課題:
労働組合について書かれた記事で、筆者は労働組合の幹部から届いたメールにどう返しましたか。

記事:
-=-=-
労働者のための政権を作るために
昨晩、懇意にしていた労働組合の幹部から「申し訳ないが、あなたには失望しました。あなたに期待して動き回ったわが組合員の無償の汗を思い浮かべたことがありますか?残念です。」というメールをいただきました。
言葉もなく、「申し訳ございません。中村哲治」と一言返すのがやっとでした。
そこで、この時点で、労働組合に対して私がどのように考えているのか、まとまった記述をしておく必要があると思いました。だからツイッターではなくブログ記事にすることにしました。今日の記事は長文になります。
私の今までの選挙は労働組合の皆様の御努力に支えられてきました。12年前の衆議院選挙に立候補した時も、どこの馬の骨か分からない私を手弁当で支えて下さったのは、労働組合の皆様でした。
以来、労働組合の皆様に選挙態勢を組んでいただく選挙を重ねてきました。労働組合の皆様の御支援なしに、私は今まで政治活動を続けては来られませんでした。
私は奈良では前田武志参議院議員(前国交相)に師事をし「保守系」と見られる出自をしています。しかし、もともと今の時代では「保守」や「革新」と色分けするのがナンセンスであるという考え方で政治に取り組んできました。
読者の皆様から要望があれば別の機会に詳しく21世紀の経済的な構造について書きますが、一言で言えば、今の時代は、「労働者が可処分所得と可処分時間を増やして豊かな生活を享受できなければ、経済成長が成り立たない時代」に入っています。
だから、投資家側の思想や使用者側の思想に立つことのない、「労働者のための政権を作る」政党が、自民党の反対側にもう一つなければ、日本の経済は正常に回っていきません。
一人ひとりの労働者、働く者が尊重されて、初めて国が成り立つ。
当たり前のことなのですが、そのことを政治家が正面からハッキリと発言することはあまりないと思います。
以上のようなことを言うと主に中小企業の関係の方から「連合加盟の労働組合は大企業ばかりなので、使用者側に立っているのではないか」という反論もいただきます。確かに、大きな企業の大きな組合が多いので、意思決定に時間がかかり、急な方針転換はできにくい部分はあります。
-=-=-
データ抜粋:
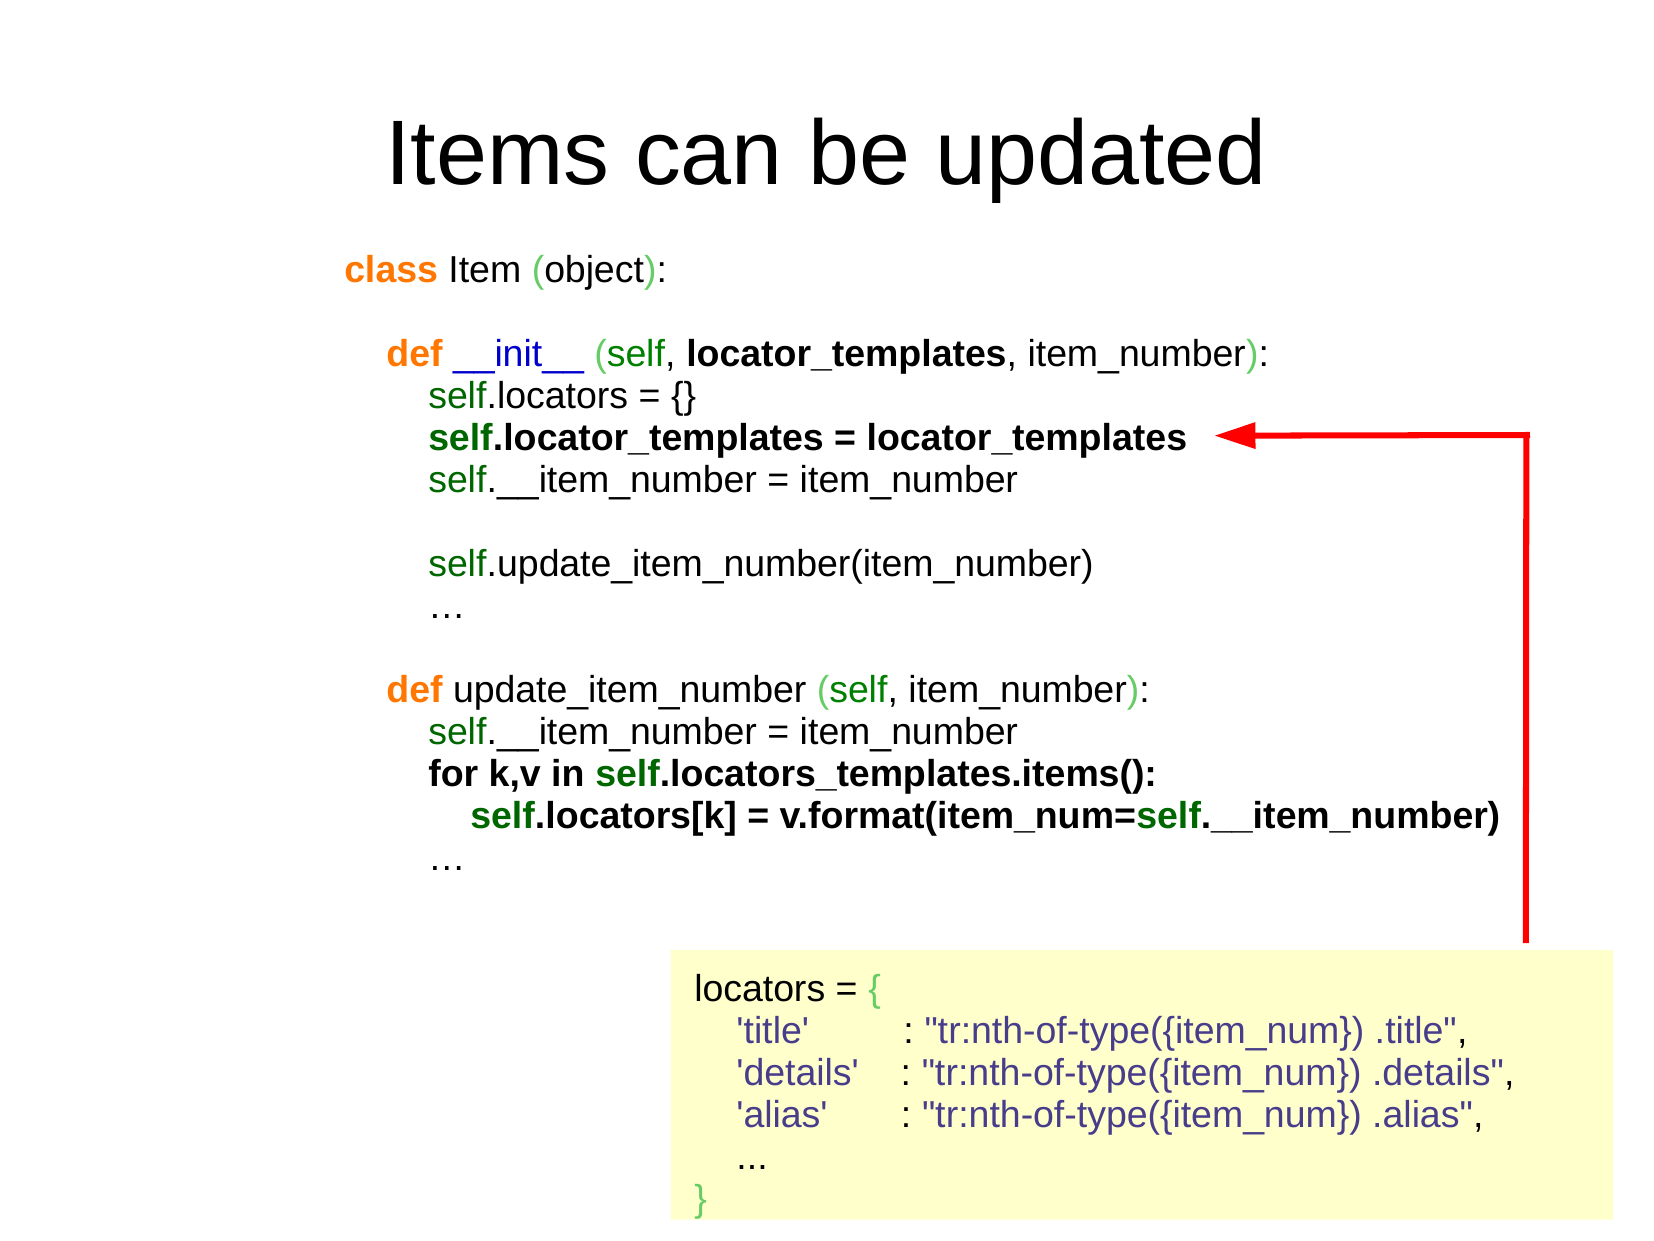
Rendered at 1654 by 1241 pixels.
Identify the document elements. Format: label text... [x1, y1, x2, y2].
-=-=-
完成した課題:
「申し訳ございません。中村哲治」と一言だけ返しました。